Segment Start: Records supplied
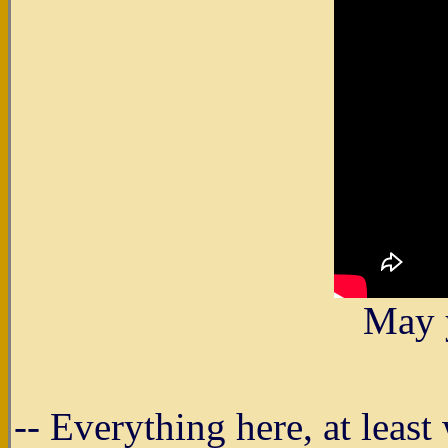
May 
-- Everything here, at leas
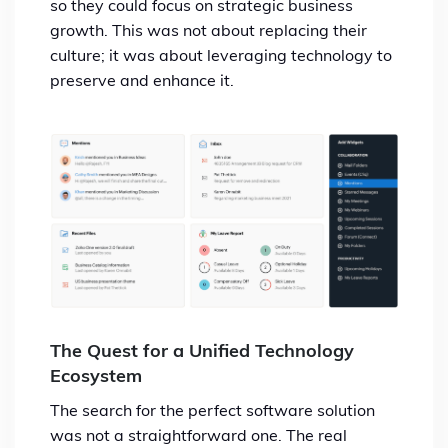
so they could focus on strategic business
growth. This was not about replacing their
culture; it was about leveraging technology to
preserve and enhance it.
The Quest for a Unified Technology
Ecosystem
The search for the perfect software solution
was not a straightforward one. The real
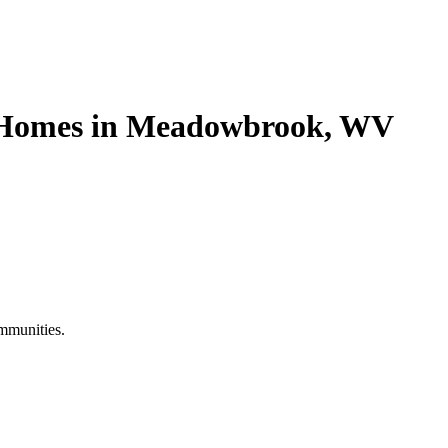
e Homes in Meadowbrook, WV
mmunities.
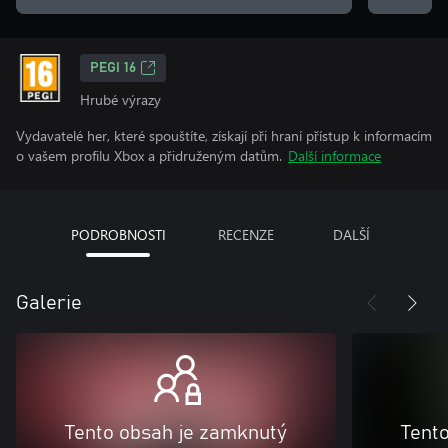
PEGI 16
Hrubé výrazy
Vydavatelé her, které spouštíte, získají při hraní přístup k informacím
o vašem profilu Xbox a přidruženým datům.
Další informace
PODROBNOSTI
RECENZE
DALŠÍ
Galerie
Tento obsah je zamknutý
Tent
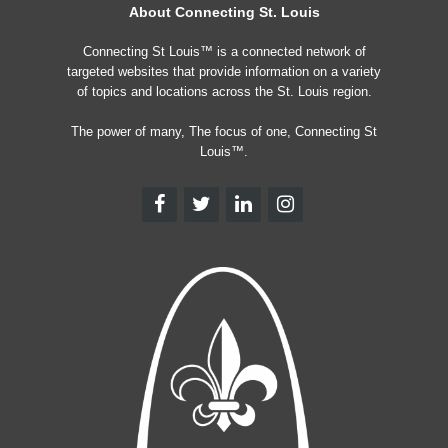
About Connecting St. Louis
Connecting St Louis™ is a connected network of
targeted websites that provide information on a variety
of topics and locations across the St. Louis region.
The power of many, The focus of one, Connecting St
Louis™.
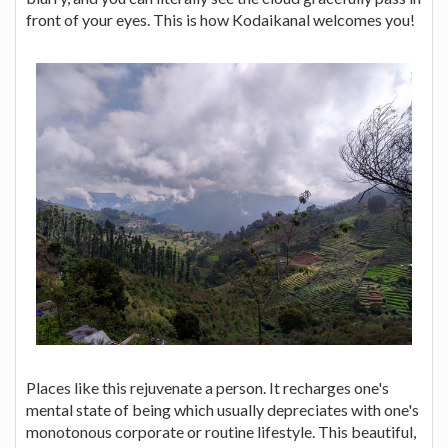
front of your eyes. This is how Kodaikanal welcomes you!
Places like this rejuvenate a person. It recharges one's
mental state of being which usually depreciates with one's
monotonous corporate or routine lifestyle. This beautiful,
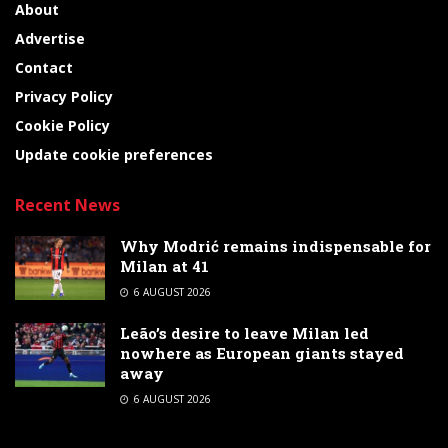
About
Advertise
Contact
Privacy Policy
Cookie Policy
Update cookie preferences
Recent News
Why Modrić remains indispensable for
Milan at 41
6 AUGUST 2026
Leão’s desire to leave Milan led
nowhere as European giants stayed
away
6 AUGUST 2026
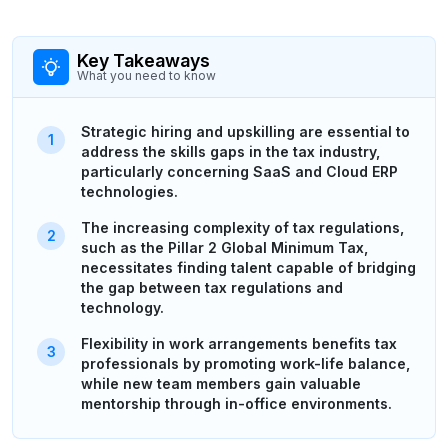
Key Takeaways
What you need to know
Strategic hiring and upskilling are essential to
address the skills gaps in the tax industry,
particularly concerning SaaS and Cloud ERP
technologies.
The increasing complexity of tax regulations,
such as the Pillar 2 Global Minimum Tax,
necessitates finding talent capable of bridging
the gap between tax regulations and
technology.
Flexibility in work arrangements benefits tax
professionals by promoting work-life balance,
while new team members gain valuable
mentorship through in-office environments.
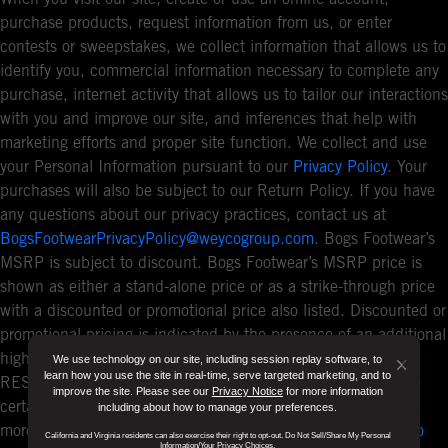
purchase products, request information from us, or enter
contests or sweepstakes, we collect information that allows us to
identify you, commercial information necessary to complete any
purchase, internet activity that allows us to tailor our interactions
with you and improve our site, and inferences that help with
marketing efforts and proper site function. We collect and use
your Personal Information pursuant to our
Privacy Policy
. Your
purchases will also be subject to our Return Policy. If you have
any questions about our privacy practices, contact us at
BogsFootwearPrivacyPolicy@weycogroup.com
. Bogs Footwear’s
MSRP is subject to discount. Bogs Footwear’s MSRP price is
shown as either a stand-alone price or as a strike-through price
with a discounted or promotional price also listed. Discounted or
promotional pricing is indicated by the presence of an additional
higher MSRP strike-through price. FOR CALIFORNIA
We use technology on our site, including session replay software, to
Button
learn how you use the site in real-time, serve targeted marketing, and to
RESIDENTS ONLY: If you are a California resident, you have
improve the site. Please see our
Privacy Notice
for more information
Close
certain rights under the California Consumer Privacy Act. For
including about how to manage your preferences.
Disclo
more information see our
California Privacy Policy
and our
Do
California and Virginia residents can also exercise their right to opt-out. Do Not Sell/Share My Personal
Information/Your Privacy Choices.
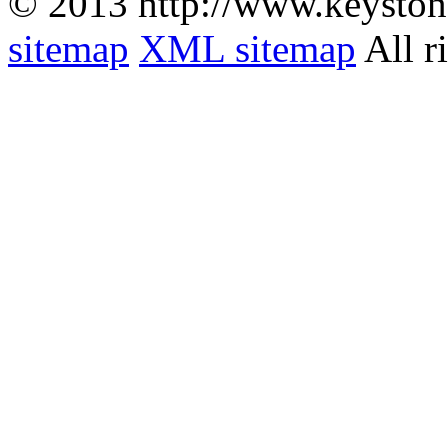
© 2013 http://www.keyston
sitemap
XML sitemap
All r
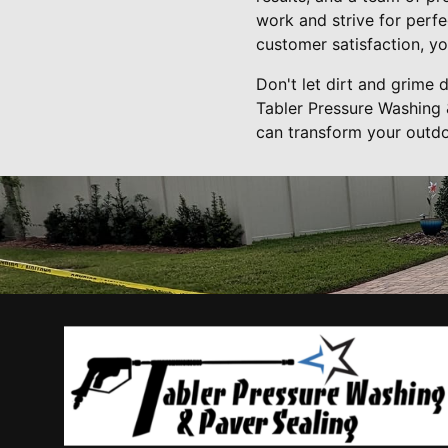
work and strive for perf
customer satisfaction, yo
Don't let dirt and grime
Tabler Pressure Washing 
can transform your outdo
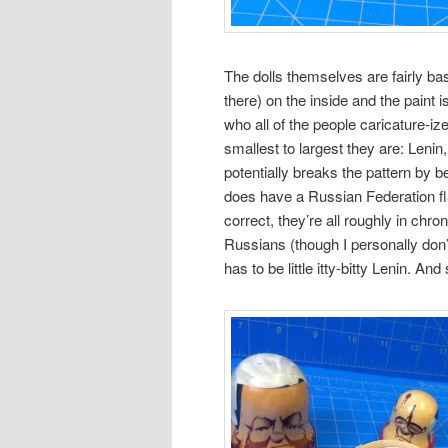
The dolls themselves are fairly bas
there) on the inside and the paint i
who all of the people caricature-ized
smallest to largest they are: Leni
potentially breaks the pattern by 
does have a Russian Federation flag
correct, they’re all roughly in chro
Russians (though I personally do
has to be little itty-bitty Lenin. And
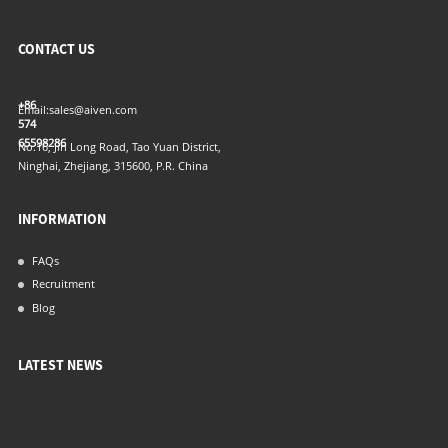
CONTACT US
+86
Email:
sales@aiven.com
574
65598286
No.16, Jin Long Road, Tao Yuan District,
Ninghai, Zhejiang, 315600, P.R. China
INFORMATION
FAQs
Recruitment
Blog
LATEST NEWS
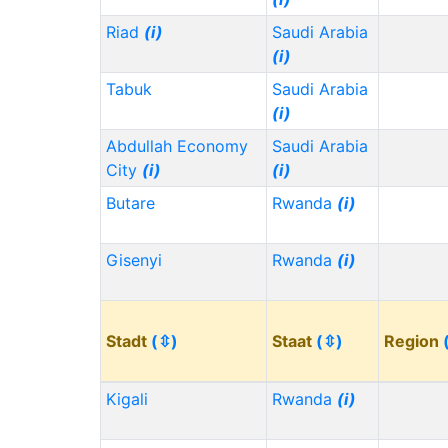
Riad
(i)
Saudi Arabia
(i)
Tabuk
Saudi Arabia
(i)
Abdullah Economy
Saudi Arabia
City
(i)
(i)
Butare
Rwanda
(i)
Gisenyi
Rwanda
(i)
Stadt
(⇳)
Staat
(⇳)
Region
Kigali
Rwanda
(i)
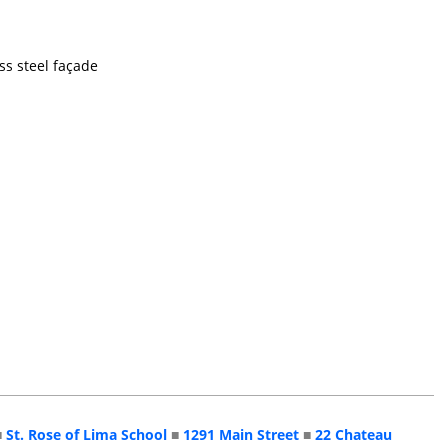
ss steel façade
■
St. Rose of Lima School
■
1291 Main Street
■
22 Chateau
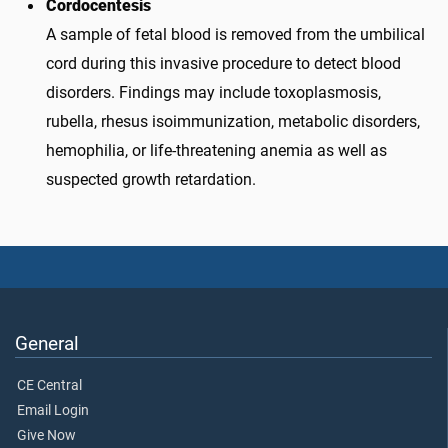
Cordocentesis
A sample of fetal blood is removed from the umbilical
cord during this invasive procedure to detect blood
disorders. Findings may include toxoplasmosis,
rubella, rhesus isoimmunization, metabolic disorders,
hemophilia, or life-threatening anemia as well as
suspected growth retardation.
General
CE Central
Email Login
Give Now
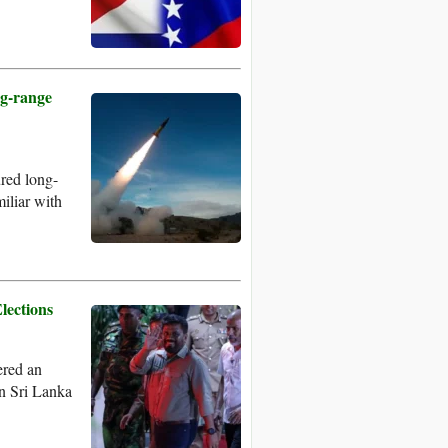
g-range
red long-
miliar with
lections
ered an
 in Sri Lanka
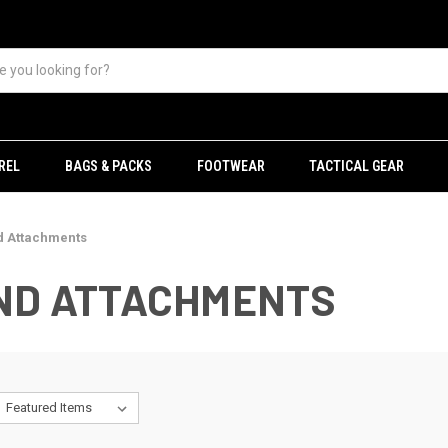
REL
BAGS & PACKS
FOOTWEAR
TACTICAL GEAR
d Attachments
AND ATTACHMENTS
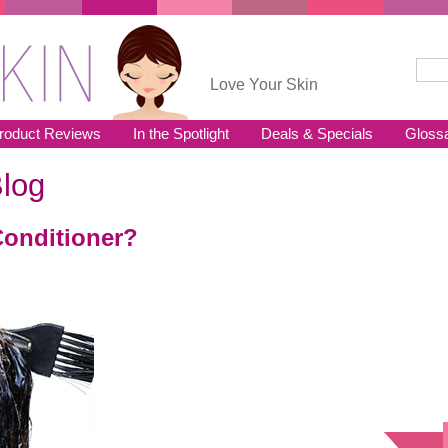
Sear
Se
Love Your Skin
roduct Reviews
In the Spotlight
Deals & Specials
Gloss
log
Conditioner?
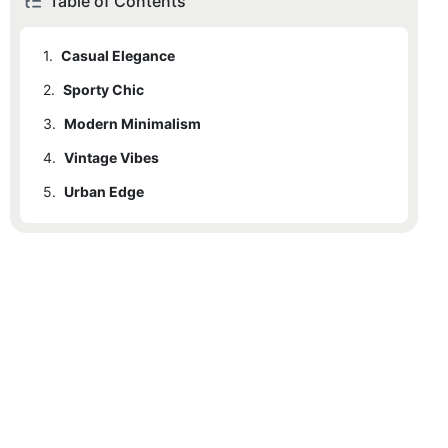
Table of Contents
1.
Casual Elegance
2.
Sporty Chic
3.
Modern Minimalism
4.
Vintage Vibes
5.
Urban Edge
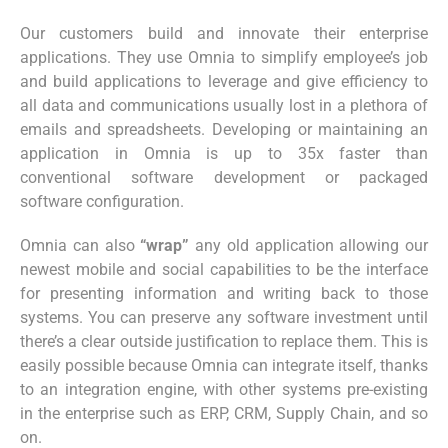
Our customers build and innovate their enterprise
applications. They use Omnia to simplify employee’s job
and build applications to leverage and give efficiency to
all data and communications usually lost in a plethora of
emails and spreadsheets. Developing or maintaining an
application in Omnia is up to 35x faster than
conventional software development or packaged
software configuration.
Omnia can also
“wrap”
any old application allowing our
newest mobile and social capabilities to be the interface
for presenting information and writing back to those
systems. You can preserve any software investment until
there’s a clear outside justification to replace them. This is
easily possible because Omnia can integrate itself, thanks
to an integration engine, with other systems pre-existing
in the enterprise such as ERP, CRM, Supply Chain, and so
on.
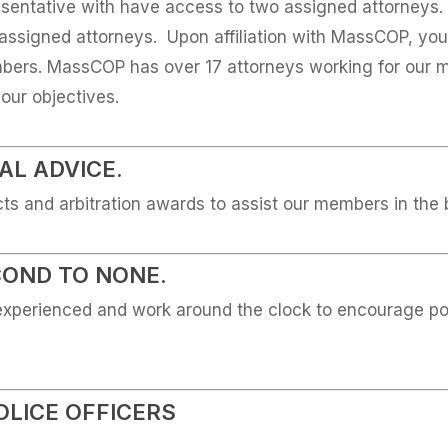
entative with have access to two assigned attorneys. Y
assigned attorneys. Upon affiliation with MassCOP, you 
umbers. MassCOP has over 17 attorneys working for our 
ur objectives.
L ADVICE.
cts and arbitration awards to assist our members in the
COND TO NONE.
experienced and work around the clock to encourage pol
OLICE OFFICERS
Segment End: Records supplied
What to produce ::
Starting at the beginning of the data and stopping after the line that contains "mentorship through in-office environments.", write those lines out again, substituting "Ooty" for "Kodaikanal" and keeping everything else the same. Omit the pictures.

Result for this exercise ::
May 
-- Everything here, at leas
so they could focus on strategic business
growth. This was not about replacing their
culture; it was about leveraging technology to
preserve and enhance it.
The Quest for a Unified Technology
Ecosystem
The search for the perfect software solution
was not a straightforward one. The real
e Homes in Meadowbrook, WV
mmunities.
PEGI 16
Hrubé výrazy
Vydavatelé her, které spouštíte, získají při hraní přístup k informacím
o vašem profilu Xbox a přidruženým datům.
Další informace
PODROBNOSTI
RECENZE
DALŠÍ
Galerie
Tento obsah je zamknutý
Tent
About Connecting St. Louis
Connecting St Louis™ is a connected network of
targeted websites that provide information on a variety
of topics and locations across the St. Louis region.
The power of many, The focus of one, Connecting St
Louis™.
front of your eyes. This is how Ooty welcomes you!
Places like this rejuvenate a person. It recharges one's
mental state of being which usually depreciates with one's
monotonous corporate or routine lifestyle. This beautiful,
About
Advertise
Contact
Privacy Policy
Cookie Policy
Update cookie preferences
Recent News
Why Modrić remains indispensable for
Milan at 41
6 AUGUST 2026
Leão’s desire to leave Milan led
nowhere as European giants stayed
away
6 AUGUST 2026
Key Takeaways
What you need to know
Strategic hiring and upskilling are essential to
address the skills gaps in the tax industry,
particularly concerning SaaS and Cloud ERP
technologies.
The increasing complexity of tax regulations,
such as the Pillar 2 Global Minimum Tax,
necessitates finding talent capable of bridging
the gap between tax regulations and
technology.
Flexibility in work arrangements benefits tax
professionals by promoting work-life balance,
while new team members gain valuable
mentorship through in-office environments.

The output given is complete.